La clarté de la réglementation jouera également un rôle. Les fournisseurs de capitaux institutionnels et de liquidités peu enclins au risque ont tendance à privilégier les environnements qui semblent plus sûrs du point de vue de la conformité. Si les régulateurs clarifient les lignes ou si un réseau rival crée une voie d’accès plus facile pour le fiat et les institutions, cela pourrait accélérer le changement. À l’inverse, la pression réglementaire sur les chaînes alternatives pourrait renforcer l’avantage d’Ethereum si les acteurs du marché le considèrent comme la valeur par défaut la plus sûre.

Les couches 2 compliquent considérablement le récit. La plupart des gains représentés dans la bande Ethereum concernent autant les cumuls et les solutions de mise à l’échelle qui se trouvent au-dessus d’Ethereum que la chaîne de base elle-même.
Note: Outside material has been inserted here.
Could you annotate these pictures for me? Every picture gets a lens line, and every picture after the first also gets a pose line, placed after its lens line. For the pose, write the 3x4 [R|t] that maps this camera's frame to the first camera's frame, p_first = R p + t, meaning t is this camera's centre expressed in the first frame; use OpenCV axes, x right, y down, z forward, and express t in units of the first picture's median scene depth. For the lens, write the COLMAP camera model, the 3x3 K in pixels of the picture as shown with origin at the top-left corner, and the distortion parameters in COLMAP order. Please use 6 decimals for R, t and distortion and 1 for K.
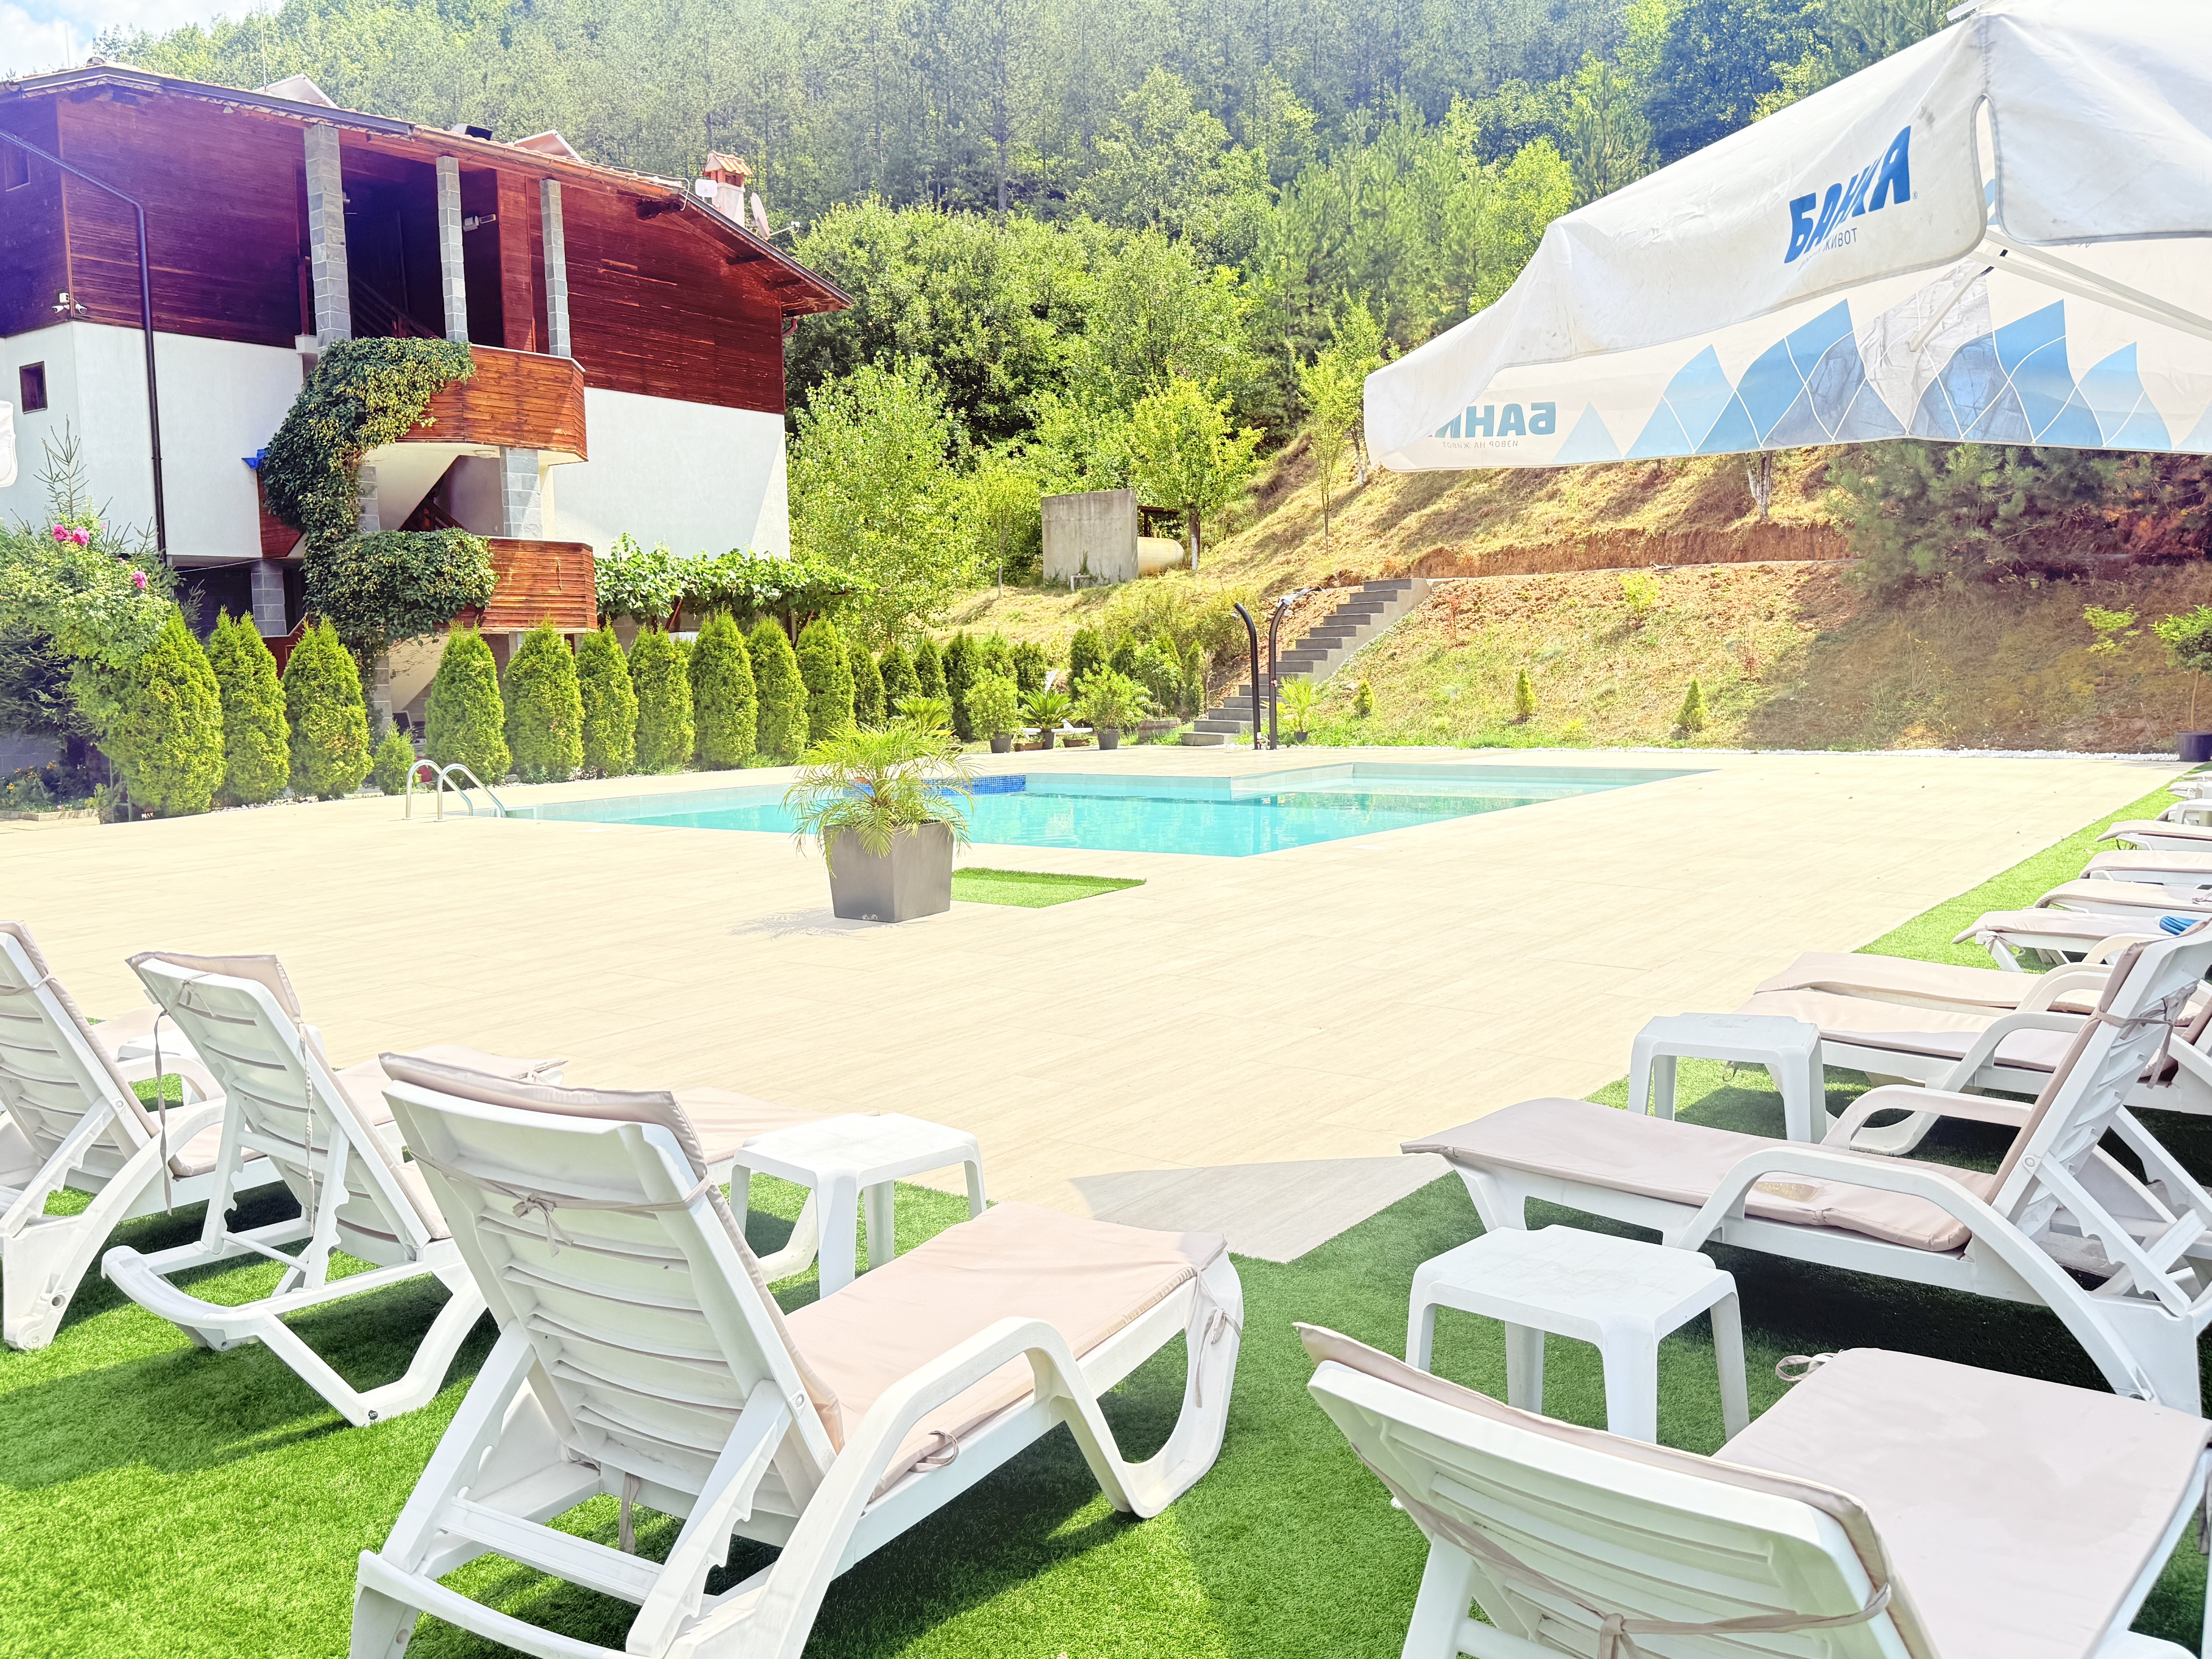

Si l’adoption de la layer 2 continue de s’accélérer, la part d’Ethereum dans la DeFi TVL mondiale pourrait persister même si les utilisateurs bénéficient de coûts inférieurs et de transactions plus rapides. En ce sens, « Ethereum » dans le graphique désigne de plus en plus la pile Ethereum plus large, et pas seulement les transactions de couche de base que reflètent les frais de gaz.

Alors, la tendance va-t-elle se maintenir ? À court et moyen terme, le pari le plus sûr est qu’Ethereum et son écosystème de layer 2 resteront le centre gravitationnel de DeFi. Mais le secteur est dynamique : une chaîne qui offre une expérience utilisateur supérieure, résout les problèmes de liquidité sans centralisation excessive ou s’intègre profondément aux rails Web2 pourrait toujours s’approprier une part significative de l’opérateur historique. La course consiste moins à un simple saut en avant qu’à une accumulation de victoires, de partage d’esprit des développeurs, de crédibilité en matière de sécurité, de rampes d’accès institutionnelles et de poches de demande des utilisateurs.

La question de Sentora est exactement le genre de provocation qui maintient le marché honnête. Les graphiques montrent où se situe la valeur aujourd’hui ; l’année prochaine montrera si ces bandes bleues sont le début d’une hégémonie pluriannuelle ou simplement la forme actuelle d’un marché toujours en mouvement. Quoi qu’il en soit, la carte de DeFi sera probablement très différente dans cinq ans de ce qu’elle est aujourd’hui, mais la question de savoir si elle sera plus consolidée ou plus fracturée est la question qui se joue en temps réel.